A: All I am saying is that if a person or two has to earn less money for the welfare of others, they should be prepared to do so. Qurbani (Sacrifice) is an honor meant only for those who are with Allah. I just cannot see what this noise is all about.
Q: What about the banning of the drugs of Merck in the US?
A: These things can happen. I think two of Merck drugs have been banned . Everyone can make mistakes.
Q. Fine, your Excellency!
A: Next question.
Q: Sir, is it ethical or not to have a competition? People think that with their ethics story, Merck is guilty of unethical behavior by paying bribes in kind.
A: False. I admit that earlier baksheesh system was there. Now it does not exist. Let other companies also come like Merck and set up here. See Ranbaxy of India. They have built the unit here. If no competitor comes, are we to blame?
Q: Finally, Excellency, what is the plan regarding the Merck medicines.
A: Well, we have been discussing this and my junior has written to the US FDA asking for their advice. We will also ask our brothers and if Merck is guilty of selling banned medicines to us, they will be punished. As I told you before, the time is soon coming when we won’t have to depend on foreign companies. Our youth is capable. Give them some time.
Q: That finishes the interview Sir. Thanks again.
A: That is all right. It is my duty.
It is easily seen from the interview that the Hon’ble Member is not that conventional in his thinking and logic. However, he has been able to define the goals clearly. The UAE has to be independent in know-how in all sectors from technology to agriculture. How can this be brought about? The member appears to think that education is a kind of input-output machine. The country’s youth can be put into at one end of this hypothetical machine and competent know-how will emerge from the other side. Planning is the weakness of his Excellency. He makes plans, but they are of no good, since they are vague. The member’s solutions are something like a perfect road linking two places, but with a broken bridge in the center. You can see your goal, but you can’ see any way to reach it. The member still indulges sub-consciously in thinking like the nomadic Bedouin.
If I were him, then I would have sat down with all the members and brainstorm a foolproof plan, so the UAE need not be at the whims of the global monoliths like Merck. The two important portfolios of health and social welfare are under me. I will first make the goals and then plan how to reach these goals. Initially, they will be short term plans.
I would convince my Emir to pass laws, so that the following actually takes place.
•Every citizen will have to pass a certain level of education at the expense of the government.
•Depending upon natural aptitude, students or the youth will be segregated into different groups for obtaining different knowledge types, civil engineering and economics for example.
•Educational institutions and vocational workshops will be built up of the highest standards, by luring away the faculty of the world’s premier organizations and universities.
These institutions are necessary, because young people going for studies abroad tend to forget their country and often opt for doing constructive work in the Western countries, where the infrastructure is present. I will make this infrastructure available here itself, so that the students could find their jobs without any problems. For every expat, I will decree, so that a citizen is in constant touch with him and learns from him. I will not depend on oil&gas alone, but will also encourage other vocations like forced irrigation agriculture and food processing etc. Trading should not be the main vocation of the citizens.
To do all these, I will take permission from the Emir and Allah, make a plan and put it down on paper. After equal periods, there will be milestones, where we can gauge for ourselves how far we have come and check the correctness of the route. If the planning is done in such a way, then implementation has to take place, because of the milestones. Innovation and creativity will be rewarded at these milestone meetings. If this is done within three generations (if not two), we will have both the knowledge and the means to fend for ourselves.

### ABOUT THIS TASK
List each measure in the bulleted list that the writer of the interview commentary would want laws to bring about.

Records from a dataset
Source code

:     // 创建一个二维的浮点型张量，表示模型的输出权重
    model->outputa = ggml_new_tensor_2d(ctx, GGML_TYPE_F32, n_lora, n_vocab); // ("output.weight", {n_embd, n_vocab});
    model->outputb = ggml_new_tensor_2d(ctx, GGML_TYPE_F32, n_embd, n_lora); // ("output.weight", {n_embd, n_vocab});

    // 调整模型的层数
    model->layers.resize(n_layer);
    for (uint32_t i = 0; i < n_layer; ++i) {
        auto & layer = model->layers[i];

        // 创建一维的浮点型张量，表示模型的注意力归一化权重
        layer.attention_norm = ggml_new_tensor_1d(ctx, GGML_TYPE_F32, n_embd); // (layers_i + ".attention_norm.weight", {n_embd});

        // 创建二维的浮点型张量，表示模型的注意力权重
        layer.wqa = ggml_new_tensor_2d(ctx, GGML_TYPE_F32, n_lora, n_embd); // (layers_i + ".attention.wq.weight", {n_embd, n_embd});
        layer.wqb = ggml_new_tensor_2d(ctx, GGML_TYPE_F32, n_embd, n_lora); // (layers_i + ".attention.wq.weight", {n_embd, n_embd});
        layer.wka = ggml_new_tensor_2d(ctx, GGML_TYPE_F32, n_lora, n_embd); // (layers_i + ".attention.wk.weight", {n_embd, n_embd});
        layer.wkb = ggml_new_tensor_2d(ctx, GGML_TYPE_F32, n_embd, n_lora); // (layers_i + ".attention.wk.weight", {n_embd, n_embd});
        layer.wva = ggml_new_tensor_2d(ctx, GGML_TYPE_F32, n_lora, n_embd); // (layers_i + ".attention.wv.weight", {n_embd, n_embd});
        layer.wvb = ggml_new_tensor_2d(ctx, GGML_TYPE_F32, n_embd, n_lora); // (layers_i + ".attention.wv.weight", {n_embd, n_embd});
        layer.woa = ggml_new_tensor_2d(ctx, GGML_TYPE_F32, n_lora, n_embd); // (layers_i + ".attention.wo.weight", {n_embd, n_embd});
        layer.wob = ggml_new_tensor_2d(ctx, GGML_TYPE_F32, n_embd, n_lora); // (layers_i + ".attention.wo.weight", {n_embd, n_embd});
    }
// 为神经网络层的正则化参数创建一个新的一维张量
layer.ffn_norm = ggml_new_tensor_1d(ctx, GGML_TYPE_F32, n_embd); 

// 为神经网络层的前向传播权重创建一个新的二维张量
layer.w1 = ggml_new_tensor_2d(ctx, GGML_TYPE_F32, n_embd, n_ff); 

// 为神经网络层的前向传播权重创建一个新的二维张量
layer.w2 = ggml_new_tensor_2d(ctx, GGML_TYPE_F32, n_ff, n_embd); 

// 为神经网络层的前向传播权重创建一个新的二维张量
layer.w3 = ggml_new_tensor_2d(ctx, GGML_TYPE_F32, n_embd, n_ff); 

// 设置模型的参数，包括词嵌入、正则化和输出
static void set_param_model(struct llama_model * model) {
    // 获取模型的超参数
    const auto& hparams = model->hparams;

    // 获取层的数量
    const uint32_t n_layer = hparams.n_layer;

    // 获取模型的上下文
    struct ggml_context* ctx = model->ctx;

### OUTPUT
- Every citizen will have to pass a certain level of education at the government's expense.
- Depending on natural aptitude, students or the youth will be separated into groups to gain different kinds of knowledge, such as civil engineering and economics.
- Educational institutions and vocational workshops of the highest standards will be built by luring away faculty from the world's premier organizations and universities.